Özel bölüm!

6.4K 204 33
                                    


Keyifli okumalar..

Karşımdaki duran dünyanın sayılı harikaların olmayan, ama benim için hayat olan manzaraya baktım..

Sevgili kocacığım, güzel kızımızı uyutmaya çalışıyordu. Ama pek de başarılı olamıyordu.
Beş dakikadır kapıda durmuş onların sohbetlerini izliyordum. Her akşam yaptığımız gibi Yiğit ile, sırasıyla değişerek çocuklarımızı uyutuyorduk.

Ben, oğlumuzu çoktan uyutmuş onları izlemeye devam ederken, kızımın sorduğu soruya odaklandım.

"Baba, annem seninle evlenmeden önce prenses miydi?"

Sorusuna karşılık şaşkınlıkla kaşlarımı kaldırdım. Yiğit'e baktığımda önce şaşırsa da cevabı gecikmemişti.
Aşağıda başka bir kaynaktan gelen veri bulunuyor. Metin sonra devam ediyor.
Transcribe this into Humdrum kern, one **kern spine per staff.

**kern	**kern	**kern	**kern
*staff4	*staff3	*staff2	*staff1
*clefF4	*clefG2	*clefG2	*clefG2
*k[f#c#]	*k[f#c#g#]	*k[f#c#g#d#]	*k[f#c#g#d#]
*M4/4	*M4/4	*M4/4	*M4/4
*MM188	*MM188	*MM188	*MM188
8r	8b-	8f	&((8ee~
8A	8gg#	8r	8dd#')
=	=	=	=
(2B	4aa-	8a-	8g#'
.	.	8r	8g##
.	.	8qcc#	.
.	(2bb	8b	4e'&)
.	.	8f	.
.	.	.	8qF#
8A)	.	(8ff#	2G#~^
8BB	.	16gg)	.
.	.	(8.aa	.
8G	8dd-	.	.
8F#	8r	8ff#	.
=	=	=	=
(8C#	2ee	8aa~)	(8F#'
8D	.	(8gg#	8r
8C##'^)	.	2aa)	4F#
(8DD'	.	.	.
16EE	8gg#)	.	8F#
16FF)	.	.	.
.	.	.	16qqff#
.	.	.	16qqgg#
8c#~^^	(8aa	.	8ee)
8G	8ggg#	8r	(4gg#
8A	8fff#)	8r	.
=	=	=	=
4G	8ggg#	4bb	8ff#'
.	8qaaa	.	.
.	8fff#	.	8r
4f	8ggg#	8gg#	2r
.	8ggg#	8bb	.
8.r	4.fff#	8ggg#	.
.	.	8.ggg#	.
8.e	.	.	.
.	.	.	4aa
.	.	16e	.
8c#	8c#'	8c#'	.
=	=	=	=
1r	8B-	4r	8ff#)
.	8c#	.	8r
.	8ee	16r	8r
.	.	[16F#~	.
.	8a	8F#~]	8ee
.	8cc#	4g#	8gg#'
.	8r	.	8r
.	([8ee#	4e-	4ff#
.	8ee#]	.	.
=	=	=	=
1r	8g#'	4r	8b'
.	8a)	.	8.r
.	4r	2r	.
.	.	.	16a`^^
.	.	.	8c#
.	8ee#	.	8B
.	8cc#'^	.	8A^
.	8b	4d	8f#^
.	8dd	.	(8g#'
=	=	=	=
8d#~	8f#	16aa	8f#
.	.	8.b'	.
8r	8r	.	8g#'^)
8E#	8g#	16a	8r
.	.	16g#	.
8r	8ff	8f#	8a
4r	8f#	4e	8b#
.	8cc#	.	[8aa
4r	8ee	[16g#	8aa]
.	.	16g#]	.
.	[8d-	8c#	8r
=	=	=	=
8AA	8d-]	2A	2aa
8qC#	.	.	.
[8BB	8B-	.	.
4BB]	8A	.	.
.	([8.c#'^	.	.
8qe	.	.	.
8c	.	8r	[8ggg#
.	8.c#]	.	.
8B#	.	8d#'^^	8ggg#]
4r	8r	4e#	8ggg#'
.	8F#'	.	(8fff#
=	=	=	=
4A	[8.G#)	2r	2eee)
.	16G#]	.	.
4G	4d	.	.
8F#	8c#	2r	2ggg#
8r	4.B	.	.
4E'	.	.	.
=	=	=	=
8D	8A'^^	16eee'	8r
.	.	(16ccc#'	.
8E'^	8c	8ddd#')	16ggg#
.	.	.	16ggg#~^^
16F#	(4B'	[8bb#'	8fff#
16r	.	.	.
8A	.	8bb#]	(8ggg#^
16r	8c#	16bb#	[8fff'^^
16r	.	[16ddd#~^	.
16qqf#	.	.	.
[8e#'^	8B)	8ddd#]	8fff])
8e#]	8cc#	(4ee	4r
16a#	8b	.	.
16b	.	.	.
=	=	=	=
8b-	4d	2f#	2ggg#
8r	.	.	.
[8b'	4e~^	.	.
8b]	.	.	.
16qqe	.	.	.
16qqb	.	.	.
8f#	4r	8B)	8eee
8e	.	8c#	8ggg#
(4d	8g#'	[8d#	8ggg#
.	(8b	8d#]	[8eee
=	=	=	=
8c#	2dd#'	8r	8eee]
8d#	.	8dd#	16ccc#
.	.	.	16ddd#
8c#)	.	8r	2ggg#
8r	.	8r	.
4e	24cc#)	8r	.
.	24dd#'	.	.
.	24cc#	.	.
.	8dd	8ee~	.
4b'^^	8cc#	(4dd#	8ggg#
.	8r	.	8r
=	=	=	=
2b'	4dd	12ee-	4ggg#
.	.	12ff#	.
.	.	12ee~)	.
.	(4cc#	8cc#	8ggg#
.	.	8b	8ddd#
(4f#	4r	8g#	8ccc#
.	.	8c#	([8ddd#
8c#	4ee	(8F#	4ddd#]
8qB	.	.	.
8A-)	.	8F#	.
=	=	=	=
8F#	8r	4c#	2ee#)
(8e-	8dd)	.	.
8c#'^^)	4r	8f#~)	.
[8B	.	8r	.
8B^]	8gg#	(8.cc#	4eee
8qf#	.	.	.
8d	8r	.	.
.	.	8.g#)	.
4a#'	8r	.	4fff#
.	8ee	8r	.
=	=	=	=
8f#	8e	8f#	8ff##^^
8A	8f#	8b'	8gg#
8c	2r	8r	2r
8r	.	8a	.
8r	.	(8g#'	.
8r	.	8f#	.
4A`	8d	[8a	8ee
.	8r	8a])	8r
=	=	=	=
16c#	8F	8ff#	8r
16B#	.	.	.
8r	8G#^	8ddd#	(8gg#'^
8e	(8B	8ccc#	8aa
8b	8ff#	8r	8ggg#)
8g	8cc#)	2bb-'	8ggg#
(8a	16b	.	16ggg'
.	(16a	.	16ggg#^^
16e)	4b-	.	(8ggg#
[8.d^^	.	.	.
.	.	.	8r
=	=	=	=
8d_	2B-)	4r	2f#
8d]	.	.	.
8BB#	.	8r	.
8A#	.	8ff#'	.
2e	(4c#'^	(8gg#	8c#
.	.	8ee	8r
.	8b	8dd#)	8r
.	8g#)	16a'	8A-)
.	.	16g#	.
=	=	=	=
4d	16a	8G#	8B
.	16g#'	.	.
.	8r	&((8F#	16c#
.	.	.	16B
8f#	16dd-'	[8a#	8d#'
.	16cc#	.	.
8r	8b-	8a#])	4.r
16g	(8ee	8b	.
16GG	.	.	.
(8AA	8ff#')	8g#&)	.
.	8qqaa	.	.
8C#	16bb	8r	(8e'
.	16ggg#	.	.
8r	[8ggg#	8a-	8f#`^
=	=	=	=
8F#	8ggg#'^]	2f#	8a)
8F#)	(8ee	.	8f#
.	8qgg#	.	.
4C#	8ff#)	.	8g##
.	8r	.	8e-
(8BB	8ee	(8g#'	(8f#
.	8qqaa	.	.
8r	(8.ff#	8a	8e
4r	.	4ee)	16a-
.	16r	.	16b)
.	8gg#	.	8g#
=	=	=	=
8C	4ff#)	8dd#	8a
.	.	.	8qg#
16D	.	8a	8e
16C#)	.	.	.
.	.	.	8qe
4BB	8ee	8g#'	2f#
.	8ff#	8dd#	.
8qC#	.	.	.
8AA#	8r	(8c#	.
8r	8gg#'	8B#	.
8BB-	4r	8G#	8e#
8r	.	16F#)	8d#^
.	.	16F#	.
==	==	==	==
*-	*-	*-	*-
"Annen, bu dünyada gördüğüm en güzel prensesti."

Elya, babasının cevabı üzerine kocaman gülümsemişti. Güldüğünde ortaya çıkan gamzesini görüyordum buradan. Güzel kızım, hep bir prenses olmak istiyordu.

Her kızın küçükken hissettiğini hissediyor ve en şanslı kızların yaşadığını babasıyla yaşıyordu. Onu böyle görmek beni mutlu ediyordu.

"Artık bir prenses değil mi?" Tekrar sorusunu Yiğit'e yöneltmişti, güzel kızım.

"Hayır değil. "

Yiğit'ten duyduğum şey, biraz incitse de sonrasında cümlesine devam etmiş ve beni gülümsetmişti.

"Annen, benimle evlendi ve kraliçe oldu. "

Yiğit, söyledikleriyle Elya'yı daha da mutlu ediyordu. Ama bugünlük bu kadar yeterdi. Çünkü uyku zamanı geçiyordu. Dikildiğim yerden doğrulup odaya adımladım. Benim geldiğimi gören kızım konuştu hemen.

"İşte babacığım, kraliçemiz geldi."

Yatakta oturmuş, bize söylediği sözden sonra gülmeye başlayan kızıma baktım.

"Bakıyorum da prensesimiz hala uyumamış."

"Hemen uyuyorum anneciğim." diyerek yataktan doğrulmuş ve yanağıma sulu öpücükler bırakmıştı. Kocaman sarıldıktan sonra kızımı yatırıp üzerini örttüm. Alnına öpücük bırakıp geri çekildim. Yiğit'te ayağa kalkmıştı.

"İyi geceler prenses." diyerek yanağını öpüp yanıma gelmişti.

Odadan çıkıp, aşağıya inmeye başladık.
Salona geldiğimizde oturmadan dışarıya baktım. Yavaş yavaş kar yağdığını görmemle ufak çaplı bir çığlık attım.

Galiba.

Biraz abartmış olabilirim.

Ama biraz.

Yiğit oturduğu koltuktan hızla koşup yanıma gelmesi birkaç saniyesini almıştı. Belinden silahını çıkarıp, telaşla bana bakıyordu.

"Noldu güzelim, birini mi gördün, hemen gidip bakacağım."

Önce ona anlamayan gözlerle bakıp, sonra gülmeye başladım.
Belli ki yanlış anlamıştı beni. Yiğit, kaşlarını çatmış anlamaya çalışıyordu.